Assignment -
When you reach the line with "packaging==20.4" in the data below, begin printing lines exactly, and stop once the line with "zipp==3.1.0" has been printed.

(Document images with source code)
- - -
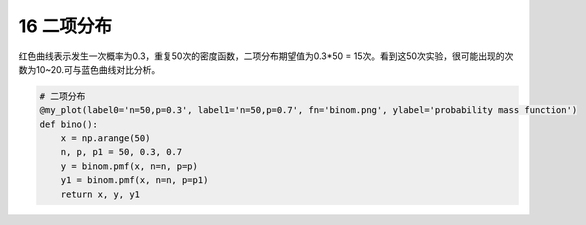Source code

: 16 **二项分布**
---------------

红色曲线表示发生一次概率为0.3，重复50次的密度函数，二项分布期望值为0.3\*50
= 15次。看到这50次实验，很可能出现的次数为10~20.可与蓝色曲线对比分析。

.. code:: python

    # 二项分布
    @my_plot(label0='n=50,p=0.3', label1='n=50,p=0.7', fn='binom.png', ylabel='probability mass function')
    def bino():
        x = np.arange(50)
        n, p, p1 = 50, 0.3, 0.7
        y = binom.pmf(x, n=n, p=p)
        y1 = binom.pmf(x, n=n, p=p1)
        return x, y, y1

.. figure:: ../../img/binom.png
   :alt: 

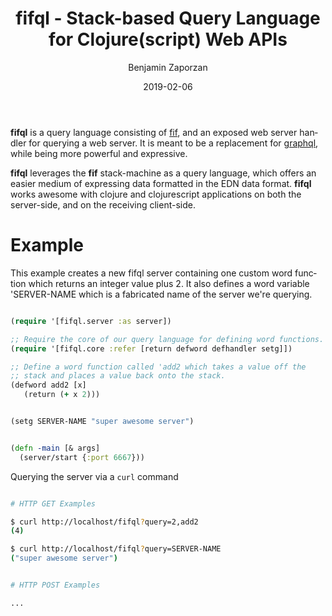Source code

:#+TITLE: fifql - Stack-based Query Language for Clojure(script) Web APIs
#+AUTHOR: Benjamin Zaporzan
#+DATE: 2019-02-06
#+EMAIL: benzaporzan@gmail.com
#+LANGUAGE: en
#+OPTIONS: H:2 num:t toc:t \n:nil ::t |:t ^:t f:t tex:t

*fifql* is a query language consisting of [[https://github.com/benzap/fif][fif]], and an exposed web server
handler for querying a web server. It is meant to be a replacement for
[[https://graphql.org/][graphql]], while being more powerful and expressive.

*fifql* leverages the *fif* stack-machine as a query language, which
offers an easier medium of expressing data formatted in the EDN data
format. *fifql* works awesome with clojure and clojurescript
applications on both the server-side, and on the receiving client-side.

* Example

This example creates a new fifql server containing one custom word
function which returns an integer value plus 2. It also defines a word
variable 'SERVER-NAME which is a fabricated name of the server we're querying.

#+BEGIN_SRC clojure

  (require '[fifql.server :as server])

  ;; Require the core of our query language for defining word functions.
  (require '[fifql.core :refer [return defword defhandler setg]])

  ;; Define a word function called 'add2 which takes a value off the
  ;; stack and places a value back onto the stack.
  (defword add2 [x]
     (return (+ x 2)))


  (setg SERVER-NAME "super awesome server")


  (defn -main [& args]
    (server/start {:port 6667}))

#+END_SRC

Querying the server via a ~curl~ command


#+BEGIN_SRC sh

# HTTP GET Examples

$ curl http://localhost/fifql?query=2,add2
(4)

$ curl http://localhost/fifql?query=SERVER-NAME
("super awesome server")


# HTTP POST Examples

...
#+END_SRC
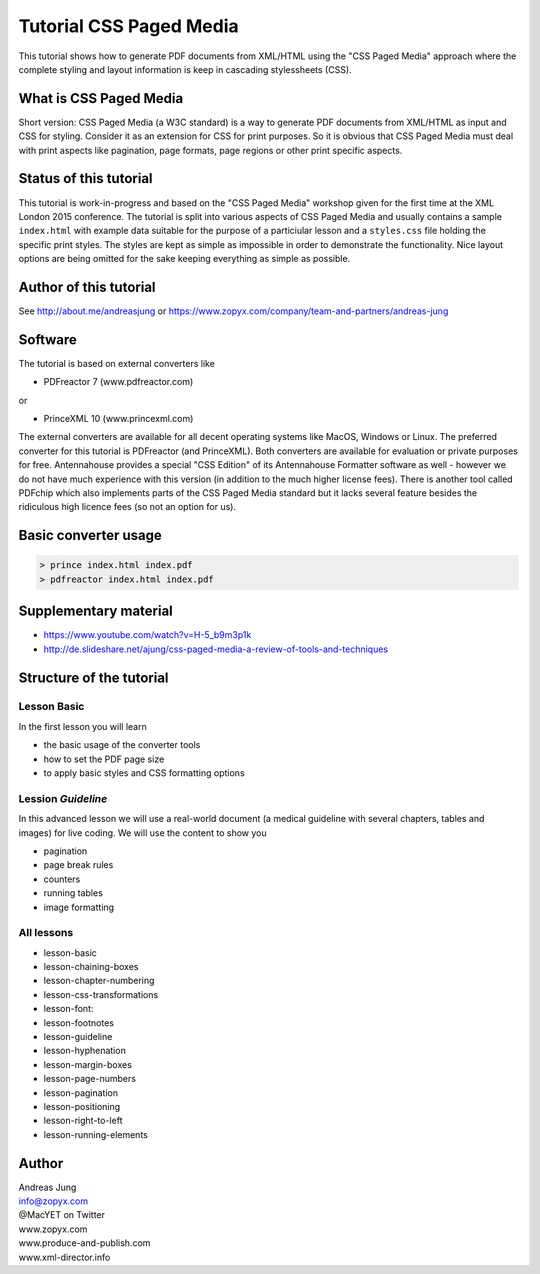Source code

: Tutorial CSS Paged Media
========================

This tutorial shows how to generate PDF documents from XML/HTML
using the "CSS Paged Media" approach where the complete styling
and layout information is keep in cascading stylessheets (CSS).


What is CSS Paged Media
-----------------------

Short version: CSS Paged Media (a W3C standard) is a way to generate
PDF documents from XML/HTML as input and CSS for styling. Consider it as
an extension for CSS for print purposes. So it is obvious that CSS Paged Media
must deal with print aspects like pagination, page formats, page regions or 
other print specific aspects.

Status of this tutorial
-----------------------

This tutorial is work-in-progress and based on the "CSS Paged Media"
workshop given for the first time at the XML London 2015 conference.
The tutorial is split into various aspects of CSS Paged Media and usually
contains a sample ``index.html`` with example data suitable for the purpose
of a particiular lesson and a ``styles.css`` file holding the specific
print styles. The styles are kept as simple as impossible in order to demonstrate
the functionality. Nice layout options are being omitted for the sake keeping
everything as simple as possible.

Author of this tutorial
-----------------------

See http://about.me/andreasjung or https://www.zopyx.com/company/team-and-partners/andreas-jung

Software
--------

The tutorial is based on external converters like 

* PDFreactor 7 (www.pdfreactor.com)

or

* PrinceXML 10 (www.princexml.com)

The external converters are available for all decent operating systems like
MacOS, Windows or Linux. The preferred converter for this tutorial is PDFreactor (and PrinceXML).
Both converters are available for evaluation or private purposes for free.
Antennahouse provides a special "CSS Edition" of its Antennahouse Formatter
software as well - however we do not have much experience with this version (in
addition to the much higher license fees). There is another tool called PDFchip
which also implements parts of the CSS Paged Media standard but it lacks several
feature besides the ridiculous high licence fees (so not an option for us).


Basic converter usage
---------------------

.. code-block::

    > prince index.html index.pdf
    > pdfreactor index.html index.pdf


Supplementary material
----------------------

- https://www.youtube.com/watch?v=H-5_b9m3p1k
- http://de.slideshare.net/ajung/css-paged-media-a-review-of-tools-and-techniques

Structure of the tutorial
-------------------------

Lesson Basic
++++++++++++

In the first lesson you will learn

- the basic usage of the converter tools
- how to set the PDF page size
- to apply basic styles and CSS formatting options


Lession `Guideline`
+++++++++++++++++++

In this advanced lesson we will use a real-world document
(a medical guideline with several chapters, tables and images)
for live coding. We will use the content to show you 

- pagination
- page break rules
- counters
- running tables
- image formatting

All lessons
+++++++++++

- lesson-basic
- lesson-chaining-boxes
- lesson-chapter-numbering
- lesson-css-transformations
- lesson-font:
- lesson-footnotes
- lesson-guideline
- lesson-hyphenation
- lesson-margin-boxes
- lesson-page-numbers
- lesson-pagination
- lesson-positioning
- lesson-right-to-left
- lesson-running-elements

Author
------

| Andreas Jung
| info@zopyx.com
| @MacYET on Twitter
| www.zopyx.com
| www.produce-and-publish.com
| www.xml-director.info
- - -
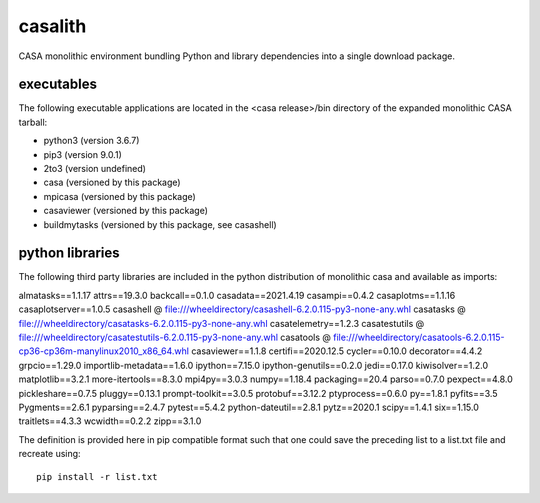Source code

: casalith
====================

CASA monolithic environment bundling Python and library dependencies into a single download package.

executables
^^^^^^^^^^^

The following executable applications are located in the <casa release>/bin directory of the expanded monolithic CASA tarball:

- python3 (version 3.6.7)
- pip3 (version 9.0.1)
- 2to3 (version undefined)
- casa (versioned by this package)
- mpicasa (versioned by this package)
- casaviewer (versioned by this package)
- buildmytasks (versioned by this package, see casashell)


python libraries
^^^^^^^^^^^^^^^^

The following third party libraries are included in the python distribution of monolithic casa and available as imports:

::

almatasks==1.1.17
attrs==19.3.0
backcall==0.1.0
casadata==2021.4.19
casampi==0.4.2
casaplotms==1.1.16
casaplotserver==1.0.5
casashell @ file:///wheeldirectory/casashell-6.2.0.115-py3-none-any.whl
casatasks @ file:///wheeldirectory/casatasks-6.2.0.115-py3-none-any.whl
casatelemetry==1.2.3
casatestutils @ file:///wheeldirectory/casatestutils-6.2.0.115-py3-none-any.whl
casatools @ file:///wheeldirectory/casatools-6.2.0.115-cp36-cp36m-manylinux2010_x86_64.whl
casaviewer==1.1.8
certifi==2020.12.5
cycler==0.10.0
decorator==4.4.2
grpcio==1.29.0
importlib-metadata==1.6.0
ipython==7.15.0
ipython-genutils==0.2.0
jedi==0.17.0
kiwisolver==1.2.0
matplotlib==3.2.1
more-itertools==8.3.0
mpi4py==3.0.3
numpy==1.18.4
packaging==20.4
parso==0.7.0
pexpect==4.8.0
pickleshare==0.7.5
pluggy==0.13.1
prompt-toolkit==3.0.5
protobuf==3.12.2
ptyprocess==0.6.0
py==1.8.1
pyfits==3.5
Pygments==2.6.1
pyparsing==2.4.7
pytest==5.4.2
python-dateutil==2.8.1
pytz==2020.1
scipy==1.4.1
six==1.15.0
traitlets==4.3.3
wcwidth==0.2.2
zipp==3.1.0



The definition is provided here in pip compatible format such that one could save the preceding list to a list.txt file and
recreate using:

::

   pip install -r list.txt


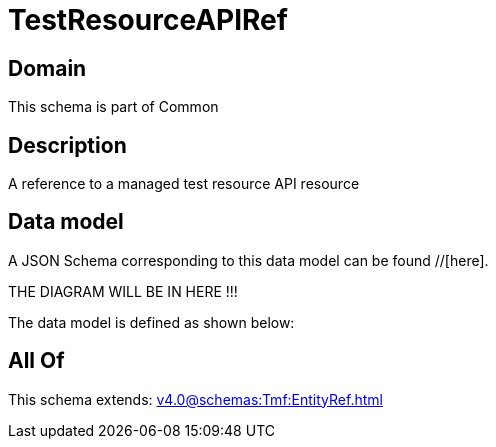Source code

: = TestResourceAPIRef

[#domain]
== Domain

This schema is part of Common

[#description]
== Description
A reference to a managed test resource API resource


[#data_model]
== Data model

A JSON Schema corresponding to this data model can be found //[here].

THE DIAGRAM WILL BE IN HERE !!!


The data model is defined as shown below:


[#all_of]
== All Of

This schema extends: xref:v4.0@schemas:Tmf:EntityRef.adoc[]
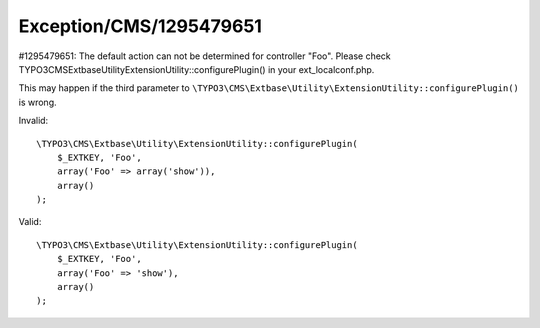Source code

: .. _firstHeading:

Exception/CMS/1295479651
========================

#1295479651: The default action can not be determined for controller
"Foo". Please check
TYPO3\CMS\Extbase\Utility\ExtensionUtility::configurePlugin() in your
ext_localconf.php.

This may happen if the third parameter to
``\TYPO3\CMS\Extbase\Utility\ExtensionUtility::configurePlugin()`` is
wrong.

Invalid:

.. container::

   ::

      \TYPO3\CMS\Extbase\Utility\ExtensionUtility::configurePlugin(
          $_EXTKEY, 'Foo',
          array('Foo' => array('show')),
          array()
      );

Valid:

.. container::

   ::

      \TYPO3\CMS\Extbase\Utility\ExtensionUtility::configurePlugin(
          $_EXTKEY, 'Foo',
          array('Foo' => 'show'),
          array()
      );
- - -
Response to the exercise -
packaging==20.4
parso==0.7.0
pexpect==4.8.0
pickleshare==0.7.5
pluggy==0.13.1
prompt-toolkit==3.0.5
protobuf==3.12.2
ptyprocess==0.6.0
py==1.8.1
pyfits==3.5
Pygments==2.6.1
pyparsing==2.4.7
pytest==5.4.2
python-dateutil==2.8.1
pytz==2020.1
scipy==1.4.1
six==1.15.0
traitlets==4.3.3
wcwidth==0.2.2
zipp==3.1.0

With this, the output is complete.